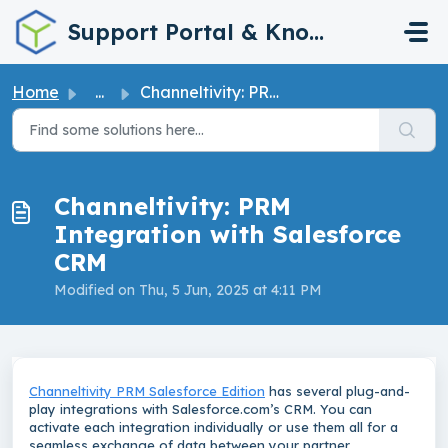
Skip to main content
Support Portal & Knowledge Base
Home
...
Channeltivity: PRM Integration with Salesforce CRM
Channeltivity: PRM
Integration with Salesforce
CRM
Modified on Thu, 5 Jun, 2025 at 4:11 PM
Channeltivity PRM Salesforce Edition
has several plug-and-
play integrations with Salesforce.com’s CRM. You can
activate each integration individually or use them all for a
seamless exchange of data between your partner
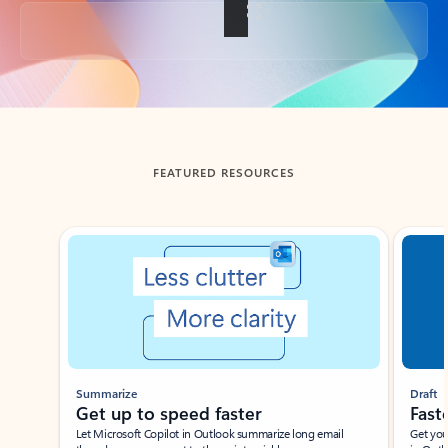
Back to tabs
FEATURED RESOURCES
Showing slide 1 of 3
Summarize
Draft
Get up to speed faster ​
Fast
Let Microsoft Copilot in Outlook summarize long email
Get you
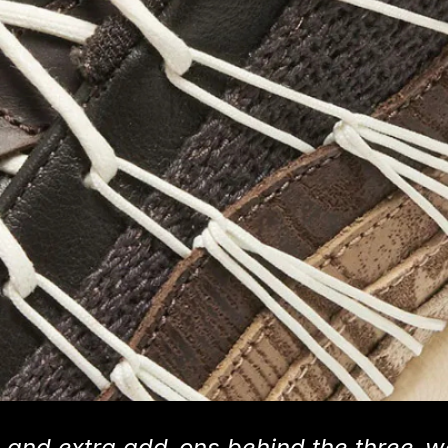
ils and extra add-ons behind the three-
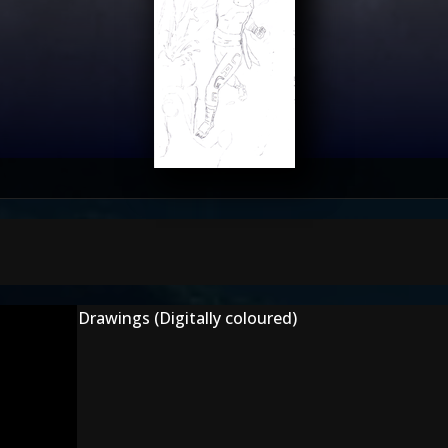
Drawings (Digitally coloured)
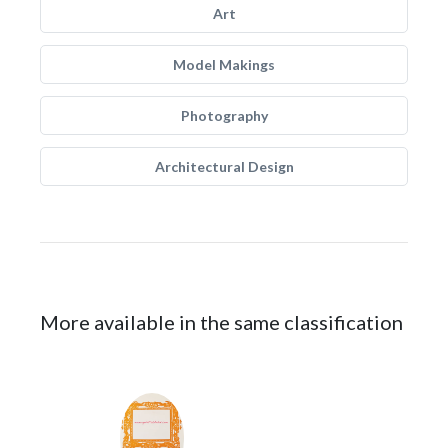
Art
Model Makings
Photography
Architectural Design
More available in the same classification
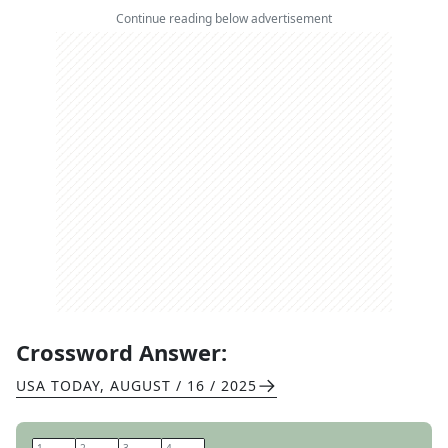
Continue reading below advertisement
Crossword Answer:
USA TODAY
,
AUGUST / 16 / 2025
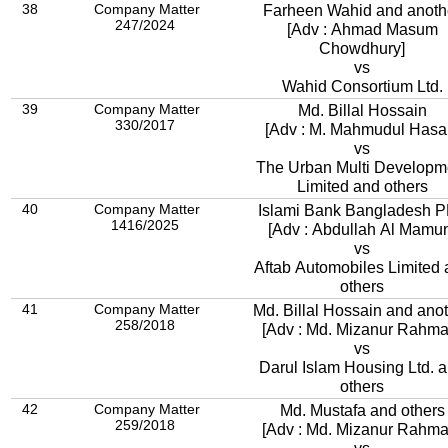
38
Company Matter
Farheen Wahid and anoth
247/2024
[Adv : Ahmad Masum
Chowdhury]
vs
Wahid Consortium Ltd.
39
Company Matter
Md. Billal Hossain
330/2017
[Adv : M. Mahmudul Hasa
vs
The Urban Multi Developm
Limited and others
40
Company Matter
Islami Bank Bangladesh 
1416/2025
[Adv : Abdullah Al Mamu
vs
Aftab Automobiles Limited
others
41
Company Matter
Md. Billal Hossain and ano
258/2018
[Adv : Md. Mizanur Rahma
vs
Darul Islam Housing Ltd. 
others
42
Company Matter
Md. Mustafa and others
259/2018
[Adv : Md. Mizanur Rahma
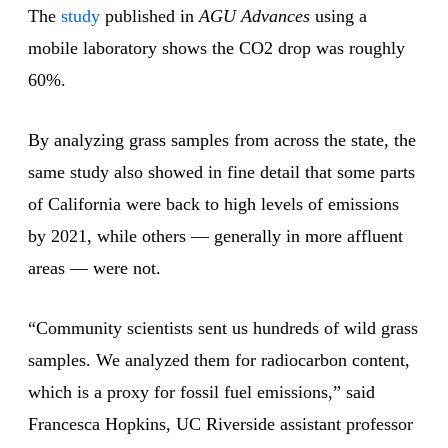
The
study
published in
AGU Advances
using a
mobile laboratory shows the CO2 drop was roughly
60%.
By analyzing grass samples from across the state, the
same study also showed in fine detail that some parts
of California were back to high levels of emissions
by 2021, while others — generally in more affluent
areas — were not.
“Community scientists sent us hundreds of wild grass
samples. We analyzed them for radiocarbon content,
which is a proxy for fossil fuel emissions,” said
Francesca Hopkins, UC Riverside assistant professor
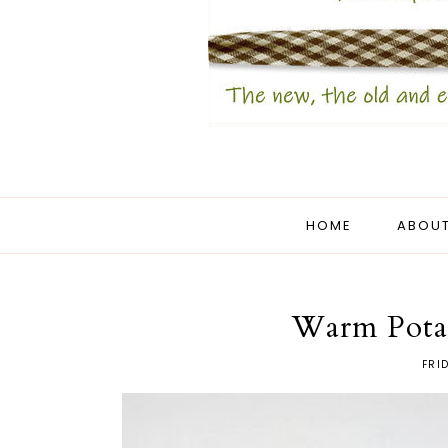
HOME
ABOUT
Warm Pota
FRI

------

→ **Job item**:
Any pictures should be dropped; transcribe the rest of the records above exactly.

→ **Your solution**:
Skip to main content
Support Portal & Knowledge Base
Home
...
Channeltivity: PRM Integration with Salesforce CRM
Channeltivity: PRM
Integration with Salesforce
CRM
Modified on Thu, 5 Jun, 2025 at 4:11 PM
Channeltivity PRM Salesforce Edition
has several plug-and-
play integrations with Salesforce.com’s CRM. You can
activate each integration individually or use them all for a
seamless exchange of data between your partner
Back to tabs
FEATURED RESOURCES
Showing slide 1 of 3
Summarize
Draft
Get up to speed faster ​
Fast
Let Microsoft Copilot in Outlook summarize long email
Get you
ils and extra add-ons behind the three-
Drawings (Digitally coloured)
Art
Model Makings
Photography
Architectural Design
More available in the same classification
Continue reading below advertisement
Crossword Answer:
USA TODAY
,
AUGUST / 16 / 2025
38
Company Matter
Farheen Wahid and anoth
247/2024
[Adv : Ahmad Masum
Chowdhury]
vs
Wahid Consortium Ltd.
39
Company Matter
Md. Billal Hossain
330/2017
[Adv : M. Mahmudul Hasa
vs
The Urban Multi Developm
Limited and others
40
Company Matter
Islami Bank Bangladesh 
1416/2025
[Adv : Abdullah Al Mamu
vs
Aftab Automobiles Limited
others
41
Company Matter
Md. Billal Hossain and ano
258/2018
[Adv : Md. Mizanur Rahma
vs
Darul Islam Housing Ltd. 
others
42
Company Matter
Md. Mustafa and others
259/2018
[Adv : Md. Mizanur Rahma
The
study
published in
AGU Advances
using a
mobile laboratory shows the CO2 drop was roughly
60%.
By analyzing grass samples from across the state, the
same study also showed in fine detail that some parts
of California were back to high levels of emissions
by 2021, while others — generally in more affluent
areas — were not.
“Community scientists sent us hundreds of wild grass
samples. We analyzed them for radiocarbon content,
which is a proxy for fossil fuel emissions,” said
Francesca Hopkins, UC Riverside assistant professor
HOME
ABOUT
Warm Pota
FRI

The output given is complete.